Boisterous choir tenors, chased by sopranos, enlivened “We therefore pray thee, help thy servants.” But the highlight of the choir’s always committed performance was arguably the finale: a gorgeous melding in of the theme of Bach’s St Anne Fugue, which had been subtly hinted at the start, and now, perfectly, shrewdly, and restrainedly paced by the conductor, Howard Kane, generated a rich and dazzling climax.

Whether a great work or not (Elgar would not have employed constant repetitions in the same lumbering manner), the Te Deum is unashamedly and justifiably celebratory. With their undoubted verve, vigour, and high spirits, the Frodsham choir made it a spirited experience.

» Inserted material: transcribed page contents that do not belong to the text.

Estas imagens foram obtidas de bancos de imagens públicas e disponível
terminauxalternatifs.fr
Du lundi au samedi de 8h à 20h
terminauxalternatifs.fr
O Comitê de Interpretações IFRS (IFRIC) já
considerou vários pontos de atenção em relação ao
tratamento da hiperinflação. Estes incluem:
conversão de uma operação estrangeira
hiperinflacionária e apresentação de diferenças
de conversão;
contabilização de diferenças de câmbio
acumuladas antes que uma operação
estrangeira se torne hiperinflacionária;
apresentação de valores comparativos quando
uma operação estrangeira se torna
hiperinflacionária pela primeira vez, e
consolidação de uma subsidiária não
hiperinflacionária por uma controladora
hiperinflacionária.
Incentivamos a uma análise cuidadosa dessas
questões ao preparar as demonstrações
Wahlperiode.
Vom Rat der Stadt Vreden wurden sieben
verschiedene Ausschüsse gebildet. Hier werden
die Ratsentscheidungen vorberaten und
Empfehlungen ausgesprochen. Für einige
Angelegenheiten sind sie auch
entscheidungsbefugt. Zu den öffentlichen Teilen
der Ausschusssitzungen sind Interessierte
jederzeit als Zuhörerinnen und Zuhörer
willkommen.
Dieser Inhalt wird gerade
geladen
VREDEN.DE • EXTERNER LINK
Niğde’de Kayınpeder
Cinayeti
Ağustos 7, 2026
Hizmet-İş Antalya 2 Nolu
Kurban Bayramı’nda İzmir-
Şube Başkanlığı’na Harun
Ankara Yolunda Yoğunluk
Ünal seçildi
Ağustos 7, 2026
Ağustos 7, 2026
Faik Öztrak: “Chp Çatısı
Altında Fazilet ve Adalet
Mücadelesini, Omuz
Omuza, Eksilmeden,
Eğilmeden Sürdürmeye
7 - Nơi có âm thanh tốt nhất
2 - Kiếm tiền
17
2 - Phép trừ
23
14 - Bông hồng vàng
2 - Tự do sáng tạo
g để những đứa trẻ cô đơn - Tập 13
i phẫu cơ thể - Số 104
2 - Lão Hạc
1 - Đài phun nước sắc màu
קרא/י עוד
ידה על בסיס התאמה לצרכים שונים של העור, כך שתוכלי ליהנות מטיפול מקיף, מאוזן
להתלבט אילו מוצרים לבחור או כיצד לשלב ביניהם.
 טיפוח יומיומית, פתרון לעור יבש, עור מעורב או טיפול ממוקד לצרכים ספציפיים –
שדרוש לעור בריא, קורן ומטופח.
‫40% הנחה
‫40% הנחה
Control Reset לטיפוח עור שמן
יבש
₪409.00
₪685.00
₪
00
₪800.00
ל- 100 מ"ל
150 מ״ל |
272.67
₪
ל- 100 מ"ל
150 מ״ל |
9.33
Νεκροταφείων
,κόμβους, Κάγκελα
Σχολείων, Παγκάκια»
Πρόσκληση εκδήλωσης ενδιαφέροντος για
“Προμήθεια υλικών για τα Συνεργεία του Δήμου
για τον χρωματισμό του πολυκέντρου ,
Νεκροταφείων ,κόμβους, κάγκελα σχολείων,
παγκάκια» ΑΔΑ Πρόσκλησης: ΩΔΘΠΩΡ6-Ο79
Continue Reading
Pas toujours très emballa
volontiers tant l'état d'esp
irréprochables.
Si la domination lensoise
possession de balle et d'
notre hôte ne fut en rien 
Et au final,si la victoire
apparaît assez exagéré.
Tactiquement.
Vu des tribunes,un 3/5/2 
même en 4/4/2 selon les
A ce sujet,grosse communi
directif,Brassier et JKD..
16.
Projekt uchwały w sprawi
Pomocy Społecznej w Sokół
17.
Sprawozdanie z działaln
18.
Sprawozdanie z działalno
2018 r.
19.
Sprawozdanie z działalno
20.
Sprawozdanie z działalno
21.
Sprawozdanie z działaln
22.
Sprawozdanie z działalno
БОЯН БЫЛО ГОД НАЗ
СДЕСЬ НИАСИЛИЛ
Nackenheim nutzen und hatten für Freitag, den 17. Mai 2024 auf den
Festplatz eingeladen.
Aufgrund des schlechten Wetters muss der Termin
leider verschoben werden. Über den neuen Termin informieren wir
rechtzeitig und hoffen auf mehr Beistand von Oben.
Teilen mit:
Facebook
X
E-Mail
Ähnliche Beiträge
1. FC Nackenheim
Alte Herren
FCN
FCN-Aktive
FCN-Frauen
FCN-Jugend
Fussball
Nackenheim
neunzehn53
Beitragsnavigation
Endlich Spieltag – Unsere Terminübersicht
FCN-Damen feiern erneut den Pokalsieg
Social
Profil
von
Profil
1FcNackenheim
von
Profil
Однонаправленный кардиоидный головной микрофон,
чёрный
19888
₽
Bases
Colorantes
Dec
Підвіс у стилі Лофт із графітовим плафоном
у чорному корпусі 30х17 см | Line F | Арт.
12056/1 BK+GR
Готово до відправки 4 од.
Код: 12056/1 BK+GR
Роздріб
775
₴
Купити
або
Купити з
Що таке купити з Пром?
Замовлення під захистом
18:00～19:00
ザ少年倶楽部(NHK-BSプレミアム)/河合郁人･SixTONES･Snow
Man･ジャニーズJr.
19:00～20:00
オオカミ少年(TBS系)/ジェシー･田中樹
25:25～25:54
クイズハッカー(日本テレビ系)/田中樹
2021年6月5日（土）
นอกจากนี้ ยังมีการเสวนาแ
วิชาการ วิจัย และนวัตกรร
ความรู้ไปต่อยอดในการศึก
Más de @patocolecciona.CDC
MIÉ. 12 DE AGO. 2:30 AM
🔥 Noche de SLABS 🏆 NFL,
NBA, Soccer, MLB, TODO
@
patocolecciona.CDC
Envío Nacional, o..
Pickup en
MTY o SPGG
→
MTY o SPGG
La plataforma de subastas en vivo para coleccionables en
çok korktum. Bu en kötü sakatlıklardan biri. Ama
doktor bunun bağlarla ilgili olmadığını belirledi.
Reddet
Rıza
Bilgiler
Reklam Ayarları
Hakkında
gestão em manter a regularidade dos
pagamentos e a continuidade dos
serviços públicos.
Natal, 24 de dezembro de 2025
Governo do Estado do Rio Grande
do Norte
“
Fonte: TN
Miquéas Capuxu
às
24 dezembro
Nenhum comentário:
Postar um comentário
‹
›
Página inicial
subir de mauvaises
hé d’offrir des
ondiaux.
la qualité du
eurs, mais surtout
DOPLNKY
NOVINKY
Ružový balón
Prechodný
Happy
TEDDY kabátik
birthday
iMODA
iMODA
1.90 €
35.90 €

Far more affecting was the unusual Vaughan Williams work, composed in celebration of the end of the Second World War. It uses a narrator, much like his An Oxford Elegy, and that aspect here lent it a wonderful and rewarding atmosphere. Some of the work is hymnic in quality, as one might expect from Vaughan Williams. Often it echoes the emotive spirit of his opera The Pilgrim’s Progress, long in the making and then soon to have its première.

The passages where sopranos intone below the speaker were splendidly conveyed. And the full choir, coasting blithely through the section “Go through the gates”, felt on top form, especially with the upper voices’ fade to pianissimo which concludes the section, matched in reverse by the ascent from serenity to rapture (“But thou shalt call thy walls Salvation, and thy gates Praise”).

The soprano solo replaced the intended children’s voices in the hymn “Land of our Birth, we pledge to thee”, which in either form must rank as one of VW’s most touching and enticing efforts. The ending was pure magic, gorgeously beguiling and most proficiently carried off.